BEGIN PASSAGE FOR REVIEW

Fourier analysis comprises a set of fundamental concepts used in many scientific fields, including computer science, electrical engineering, physics, astronomy, geology and medical imaging. This book will deepen your understanding of Fourier transform and spectral analysis, making it easier to advance to more complex topics. With numerous examples, detailed explanations and plots, this book will help you understand Fourier analysis like never before.
We start with the development of Fourier series using harmonic sinusoids to represent periodic signals in continuous and discrete-time domains.
From here, we examine how and why the complex exponential is used to represent the Fourier series basis functions.
Next, we describe the development of the CTFT and the DTFT for non-periodic signals.
We show how the DTFT is modified to develop the Discrete Fourier Transform (DFT), the most used type of the Fourier transform.
We look at the properties and limitations of the DFT and its algorithmic implementation, the Fast Fourier transform (FFT). We will also examine the use of Windows to reduce leakage due to the unavoidable truncation effect.
We examine the applications of the DFT/FFT to random signals and the role of auto-correlation function in the development of the power spectrum. This topic is rarely covered in books and yet is the main reason why we do Fourier analysis.
Lastly, we discuss methods of spectral power estimation. We'll focus on non-parametric power estimation of stationary random signals using the Periodogram and the Autopower. This is the most important part of this book.

END PASSAGE FOR REVIEW

WORK INSTRUCTIONS =>
a - In the Fourier analysis book description, which type of Fourier transform is called the most used?
b - Decide whether each statement agrees with the Fourier analysis book description, and quote the words that settle it:
(i) The book covers using Windows to reduce leakage from truncation.
(ii) The book focuses on parametric power estimation.
(iii) Books often cover the role of the auto-correlation function in building the power spectrum.

BEGIN COLLECTED DATA

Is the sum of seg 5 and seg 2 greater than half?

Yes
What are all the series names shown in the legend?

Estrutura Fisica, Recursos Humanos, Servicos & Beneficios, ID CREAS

END COLLECTED DATA

ANSWER SECTION =>
a - The Discrete Fourier Transform (DFT).

b -
(i) Yes: "We will also examine the use of Windows to reduce leakage due to the unavoidable truncation effect."
(ii) No: "We'll focus on non-parametric power estimation of stationary random signals using the Periodogram and the Autopower."
(iii) No: "This topic is rarely covered in books"